Document:
• • • • • • •
Sunday, August 17, 2008

A Protestant Response to Michael Garten’s “Arguments for the Reliability of the Church”

The Purpose of this post is to respond to a second post by Michael Garten at the Eastern Orthodox blog Well of Questions. This second post by Michael gives additional arguments for church infallibility. These are five smaller arguments that Michael has given and I will respond to each of them.

Michael Writes:

“1) The principle of testimony says that we should believe someone’s testimony about some event unless we have good reason to doubt the reliability of that person’s testimony. The fact of a person’s fallibility should not detract from thinking that they can be a reliable reporter about some event. When an early Christian after the death of the apostles claimed “I believe x because it was delivered to me by the apostles or someone who received their teaching from the apostles” they are a reporter. Their testimony should be considered reliable unless we have reason to believe otherwise.”

Response: I agree with the principles of this argument that we are warranted in thinking that a testimony is reliable until we have a defeater or a reason to doubt it. It’s hard to see that this is an argument for infallibility. The Protestant would need to see the citation from an early Christian witness and evaluate it on a case by case basis. Furthermore, if the Protestant saw an early church witness claim in writing that the church is infallible in the sense that it is a source of continuing revelation or a divinely inspired interpretation of revelation then the Protestant who believes the Bible teaches that divine revelation doesn’t continue after the completion of the canon would have a good reason to doubt this early church witness. Thus, it seems unclear if even the early post-canonical church did teach such infallibility and that we should trust an early witness that contradicts a teaching in the earliest church witness; Holy Scripture (Ephs. 2:20; 1 Cor. 13).
• • • • • • •
What is required: In the post, why would a Protestant have good reason to doubt an early church witness who claimed in writing that the church is infallible? Answer in one to three sentences.

Source material:
• • • • • • •
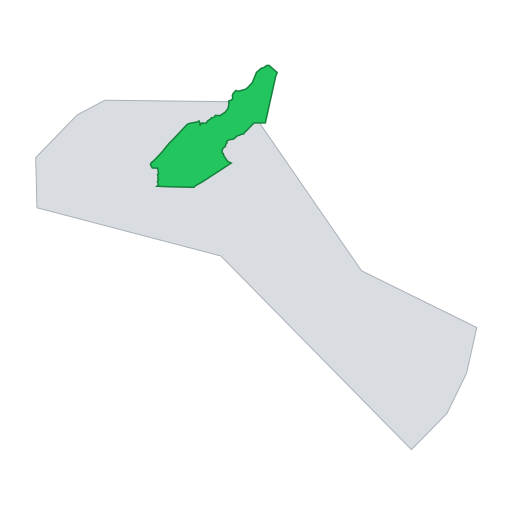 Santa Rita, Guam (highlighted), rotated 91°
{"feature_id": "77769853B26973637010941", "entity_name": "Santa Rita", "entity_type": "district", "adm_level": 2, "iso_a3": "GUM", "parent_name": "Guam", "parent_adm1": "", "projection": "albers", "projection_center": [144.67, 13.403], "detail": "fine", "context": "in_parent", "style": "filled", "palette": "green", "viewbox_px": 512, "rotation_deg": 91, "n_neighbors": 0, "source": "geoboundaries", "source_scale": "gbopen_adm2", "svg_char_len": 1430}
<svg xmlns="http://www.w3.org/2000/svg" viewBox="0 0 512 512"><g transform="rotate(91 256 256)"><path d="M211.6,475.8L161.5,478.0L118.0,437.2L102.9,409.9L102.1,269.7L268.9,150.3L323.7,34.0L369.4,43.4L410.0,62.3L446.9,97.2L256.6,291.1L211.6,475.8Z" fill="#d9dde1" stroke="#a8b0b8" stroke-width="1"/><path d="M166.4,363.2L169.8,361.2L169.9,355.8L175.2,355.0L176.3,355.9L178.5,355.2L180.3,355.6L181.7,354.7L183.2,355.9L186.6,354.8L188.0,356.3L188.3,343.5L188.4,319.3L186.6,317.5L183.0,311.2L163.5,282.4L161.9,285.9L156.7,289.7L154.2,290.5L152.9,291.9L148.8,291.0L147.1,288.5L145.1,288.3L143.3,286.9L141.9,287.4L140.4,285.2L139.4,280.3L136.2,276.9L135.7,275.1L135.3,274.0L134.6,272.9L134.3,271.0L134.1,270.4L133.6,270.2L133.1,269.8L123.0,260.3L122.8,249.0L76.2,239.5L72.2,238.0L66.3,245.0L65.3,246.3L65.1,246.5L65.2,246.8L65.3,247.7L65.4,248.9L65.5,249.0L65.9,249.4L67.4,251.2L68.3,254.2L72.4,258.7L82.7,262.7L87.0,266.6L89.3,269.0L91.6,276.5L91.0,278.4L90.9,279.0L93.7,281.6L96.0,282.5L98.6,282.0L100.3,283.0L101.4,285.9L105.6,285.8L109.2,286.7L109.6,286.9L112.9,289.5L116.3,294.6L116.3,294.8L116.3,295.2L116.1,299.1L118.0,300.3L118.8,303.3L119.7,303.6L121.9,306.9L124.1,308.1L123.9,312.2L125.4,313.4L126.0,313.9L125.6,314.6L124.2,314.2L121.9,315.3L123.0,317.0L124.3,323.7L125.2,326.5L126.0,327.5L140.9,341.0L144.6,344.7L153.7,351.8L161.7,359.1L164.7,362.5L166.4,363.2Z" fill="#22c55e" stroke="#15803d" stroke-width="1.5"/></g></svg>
• • • • • • •
Answer below: That Protestant believes the Bible teaches that divine revelation does not continue after the canon was completed. A witness calling the church infallible, in the sense of a source of continuing revelation or a divinely inspired interpretation of revelation, would contradict that teaching.